How to use pylazaro
¶
In order to use pylazaro
you need to create an instance of the class pylazaro.lazaro.Lazaro
. This
object will be our tagger. We can then pass any text in Spanish to the tagger through the method
pylazaro.lazaro.Lazaro.analyze()
and the
tagger will
return the lexical borrowings found in the text encoded in the object pylazaro.outputs.LazaroOutput
.
Example¶
Here is a minimal example of how to use pylazaro
:
>>> from pylazaro import Lazaro
>>> tagger = Lazaro()
>>> text = "Inteligencia artificial aplicada al sector del blockchain, la e-mobility y las smarts grids entre otros; favoreciendo las interacciones colaborativas."
>>> result = tagger.analyze(text)
>>> result.borrowings_to_tuple()
[('blockchain', 'en'), ('e-mobility', 'en'), ('smarts grids', 'en')]
>>> output.borrowings_to_dict()
[{'borrowing': 'blockchain', 'language': 'en', 'start_pos': 6, 'end_pos': 7}, {'borrowing': 'e-mobility', 'language': 'en', 'start_pos': 9, 'end_pos': 10}, {'borrowing': 'smarts grids', 'language': 'en', 'start_pos': 12, 'end_pos': 14}]
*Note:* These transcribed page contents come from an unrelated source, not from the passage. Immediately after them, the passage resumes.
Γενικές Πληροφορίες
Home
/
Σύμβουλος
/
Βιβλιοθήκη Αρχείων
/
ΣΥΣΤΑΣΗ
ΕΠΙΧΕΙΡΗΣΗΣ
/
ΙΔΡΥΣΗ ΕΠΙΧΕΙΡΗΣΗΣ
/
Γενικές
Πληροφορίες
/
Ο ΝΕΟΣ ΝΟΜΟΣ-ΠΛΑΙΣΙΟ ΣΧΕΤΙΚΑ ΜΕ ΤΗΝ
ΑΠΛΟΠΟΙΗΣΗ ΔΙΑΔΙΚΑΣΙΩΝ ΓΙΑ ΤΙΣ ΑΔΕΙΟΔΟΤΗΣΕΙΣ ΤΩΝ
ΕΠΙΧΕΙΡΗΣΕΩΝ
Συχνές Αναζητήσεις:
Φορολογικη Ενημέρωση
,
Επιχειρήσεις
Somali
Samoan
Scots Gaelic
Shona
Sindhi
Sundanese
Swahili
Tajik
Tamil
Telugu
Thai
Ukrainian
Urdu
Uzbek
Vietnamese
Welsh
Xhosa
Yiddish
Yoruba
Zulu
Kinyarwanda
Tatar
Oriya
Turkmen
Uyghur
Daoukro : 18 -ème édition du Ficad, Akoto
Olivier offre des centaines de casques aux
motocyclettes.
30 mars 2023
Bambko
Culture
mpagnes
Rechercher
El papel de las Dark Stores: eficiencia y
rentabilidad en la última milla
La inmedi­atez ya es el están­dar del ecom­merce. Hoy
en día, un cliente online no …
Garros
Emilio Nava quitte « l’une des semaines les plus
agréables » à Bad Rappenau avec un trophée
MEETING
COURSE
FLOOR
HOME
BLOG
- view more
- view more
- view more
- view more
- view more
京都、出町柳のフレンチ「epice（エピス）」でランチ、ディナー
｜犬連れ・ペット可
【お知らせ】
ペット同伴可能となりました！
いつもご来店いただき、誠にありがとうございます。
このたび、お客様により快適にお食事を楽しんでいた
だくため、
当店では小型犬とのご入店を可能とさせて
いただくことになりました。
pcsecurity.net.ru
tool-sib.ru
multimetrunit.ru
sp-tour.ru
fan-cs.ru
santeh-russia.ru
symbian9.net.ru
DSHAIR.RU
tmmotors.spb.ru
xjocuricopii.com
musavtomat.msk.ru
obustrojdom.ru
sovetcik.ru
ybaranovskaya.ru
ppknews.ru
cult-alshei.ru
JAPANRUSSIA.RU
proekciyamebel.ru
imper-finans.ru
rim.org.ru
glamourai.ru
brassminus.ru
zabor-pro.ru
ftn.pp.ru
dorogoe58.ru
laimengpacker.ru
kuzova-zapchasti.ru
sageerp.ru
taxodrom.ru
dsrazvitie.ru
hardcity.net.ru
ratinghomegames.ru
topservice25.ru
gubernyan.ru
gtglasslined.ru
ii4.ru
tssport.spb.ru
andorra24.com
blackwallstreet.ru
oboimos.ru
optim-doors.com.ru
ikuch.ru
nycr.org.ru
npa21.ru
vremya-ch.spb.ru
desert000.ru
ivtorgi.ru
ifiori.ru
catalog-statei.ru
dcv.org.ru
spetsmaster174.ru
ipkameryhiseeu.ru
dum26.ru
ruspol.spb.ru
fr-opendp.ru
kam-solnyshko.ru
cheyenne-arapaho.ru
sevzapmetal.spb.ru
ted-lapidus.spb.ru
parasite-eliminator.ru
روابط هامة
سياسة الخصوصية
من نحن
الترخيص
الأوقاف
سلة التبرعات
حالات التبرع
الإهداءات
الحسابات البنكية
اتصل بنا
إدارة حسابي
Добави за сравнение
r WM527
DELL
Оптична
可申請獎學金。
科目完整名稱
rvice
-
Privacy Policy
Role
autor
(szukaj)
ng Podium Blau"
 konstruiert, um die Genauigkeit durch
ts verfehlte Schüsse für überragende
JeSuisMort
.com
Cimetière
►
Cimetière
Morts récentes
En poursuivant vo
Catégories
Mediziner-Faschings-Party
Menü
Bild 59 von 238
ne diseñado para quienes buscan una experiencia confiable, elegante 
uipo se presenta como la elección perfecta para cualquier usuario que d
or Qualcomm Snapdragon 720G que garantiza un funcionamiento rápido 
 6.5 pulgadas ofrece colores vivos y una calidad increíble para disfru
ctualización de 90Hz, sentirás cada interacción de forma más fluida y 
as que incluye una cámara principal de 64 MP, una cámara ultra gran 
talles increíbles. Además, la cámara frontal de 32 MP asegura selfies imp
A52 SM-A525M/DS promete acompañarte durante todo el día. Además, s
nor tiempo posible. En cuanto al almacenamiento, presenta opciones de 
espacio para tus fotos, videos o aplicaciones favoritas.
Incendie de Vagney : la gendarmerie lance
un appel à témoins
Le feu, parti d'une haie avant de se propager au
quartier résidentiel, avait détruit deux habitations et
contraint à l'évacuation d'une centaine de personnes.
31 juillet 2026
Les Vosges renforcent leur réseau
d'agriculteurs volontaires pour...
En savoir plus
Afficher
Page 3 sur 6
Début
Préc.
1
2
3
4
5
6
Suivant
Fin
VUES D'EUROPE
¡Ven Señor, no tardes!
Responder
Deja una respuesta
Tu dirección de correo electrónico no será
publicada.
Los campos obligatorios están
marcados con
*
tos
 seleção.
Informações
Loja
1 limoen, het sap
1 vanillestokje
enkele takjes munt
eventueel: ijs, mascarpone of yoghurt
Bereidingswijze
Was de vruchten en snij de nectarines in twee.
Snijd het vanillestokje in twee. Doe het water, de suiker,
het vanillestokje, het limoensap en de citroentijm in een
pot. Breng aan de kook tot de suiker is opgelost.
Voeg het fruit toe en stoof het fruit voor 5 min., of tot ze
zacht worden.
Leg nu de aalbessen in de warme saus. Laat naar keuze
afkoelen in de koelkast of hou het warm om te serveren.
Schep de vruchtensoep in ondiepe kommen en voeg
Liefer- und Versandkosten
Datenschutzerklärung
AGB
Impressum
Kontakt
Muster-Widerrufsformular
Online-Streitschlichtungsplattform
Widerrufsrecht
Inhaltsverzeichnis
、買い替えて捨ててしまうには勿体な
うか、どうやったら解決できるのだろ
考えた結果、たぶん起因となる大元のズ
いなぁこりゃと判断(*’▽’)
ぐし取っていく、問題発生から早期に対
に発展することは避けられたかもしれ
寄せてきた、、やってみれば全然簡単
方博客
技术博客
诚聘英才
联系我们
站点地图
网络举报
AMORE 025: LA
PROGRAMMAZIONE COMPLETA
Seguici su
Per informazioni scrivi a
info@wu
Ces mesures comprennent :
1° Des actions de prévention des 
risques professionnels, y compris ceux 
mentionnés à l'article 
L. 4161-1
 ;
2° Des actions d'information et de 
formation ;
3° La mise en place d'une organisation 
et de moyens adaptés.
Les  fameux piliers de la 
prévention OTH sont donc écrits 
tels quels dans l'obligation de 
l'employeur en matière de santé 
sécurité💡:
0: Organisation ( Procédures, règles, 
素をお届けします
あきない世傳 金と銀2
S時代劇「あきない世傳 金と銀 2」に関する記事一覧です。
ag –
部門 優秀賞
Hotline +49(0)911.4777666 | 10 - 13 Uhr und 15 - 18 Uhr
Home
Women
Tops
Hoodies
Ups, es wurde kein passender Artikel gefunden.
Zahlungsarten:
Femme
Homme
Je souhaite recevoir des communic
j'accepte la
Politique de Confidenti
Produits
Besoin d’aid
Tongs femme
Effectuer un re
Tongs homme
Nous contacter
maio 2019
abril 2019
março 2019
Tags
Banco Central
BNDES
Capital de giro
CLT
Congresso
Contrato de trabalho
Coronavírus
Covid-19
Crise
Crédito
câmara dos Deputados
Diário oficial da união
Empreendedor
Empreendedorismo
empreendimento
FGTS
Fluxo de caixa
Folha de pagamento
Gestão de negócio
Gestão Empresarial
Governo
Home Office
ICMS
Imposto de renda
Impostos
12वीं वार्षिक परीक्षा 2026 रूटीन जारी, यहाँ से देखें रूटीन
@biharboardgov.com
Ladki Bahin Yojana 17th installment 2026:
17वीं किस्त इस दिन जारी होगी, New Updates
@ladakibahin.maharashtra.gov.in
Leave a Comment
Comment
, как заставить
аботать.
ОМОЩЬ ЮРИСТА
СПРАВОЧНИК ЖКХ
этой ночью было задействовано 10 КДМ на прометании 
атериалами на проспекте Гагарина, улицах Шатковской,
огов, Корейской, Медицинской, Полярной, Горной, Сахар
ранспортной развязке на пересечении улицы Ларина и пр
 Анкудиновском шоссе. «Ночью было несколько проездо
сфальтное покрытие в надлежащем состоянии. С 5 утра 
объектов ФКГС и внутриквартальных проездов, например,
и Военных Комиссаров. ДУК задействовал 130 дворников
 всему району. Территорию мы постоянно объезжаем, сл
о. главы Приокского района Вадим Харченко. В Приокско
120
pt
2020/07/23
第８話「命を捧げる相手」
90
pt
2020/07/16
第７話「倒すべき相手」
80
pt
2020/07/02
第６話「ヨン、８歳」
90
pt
>>> result.tag_per_token()
[('Inteligencia', 'O'), ('artificial', 'O'), ('aplicada', 'O'), ('al', 'O'), ('sector', 'O'), ('del', 'O'), ('blockchain', 'B-ENG'), (',', 'O'), ('la', 'O'), ('e-mobility', 'B-ENG'), ('y', 'O'), ('las', 'O'), ('smarts', 'B-ENG'), ('grids', 'I-ENG'), ('entre', 'O'), ('otros', 'O'), (';', 'O'), ('favoreciendo', 'O'), ('las', 'O'), ('interacciones', 'O'), ('colaborativas', 'O'), ('.', 'O')]
Running pylazaro
with other models¶
pylazaro
can be run with five different types of models (see How does pylazaro work? in About pylazaro):
A BiLSTM-CRF model fed with subword embeddings and lexical embeddings pretrained on codeswitching data (this is the best performing model, and the default model used by
pylazaro
)A Conditional Random Field model with handcrafted features
By default, pylazaro
will use the first model (BiLSTM-CRF with codeswitched embeddings), which is the best-performing model of all, but this can be modified when instantiating pylazaro.lazaro.Lazaro
:
>>> tagger_bilstm = Lazaro(model_type = 'bilstm', model_file="lirondos/anglicisms-spanish-flair-cs") # Equivalent to tagger_bilstm = Lazaro() and to tagger_bilstm = Lazaro(model_type = 'bilstm')
>>> tagger_bilstm = Lazaro(model_type = 'bilstm', model_file="lirondos/anglicisms-spanish-flair-bert-beto")
>>> tagger_bilstm = Lazaro(model_type = 'transformers', model_file="lirondos/anglicisms-spanish-mbert") # Equivalent to tagger_transformers = Lazaro(model_type = 'transformers')
>>> tagger_bilstm = Lazaro(model_type = 'transformers', model_file="lirondos/anglicisms-spanish-beto")
>>> tagger_crf = Lazaro(model_type = 'crf') # Requires extended installation
Warning
In order to run the CRF model, the extended installation is required (see Installation guide). However, we don’t recommend using the CRF model, as it is the worst-performing model of all three options (and the extended installation will significantly take more memory space).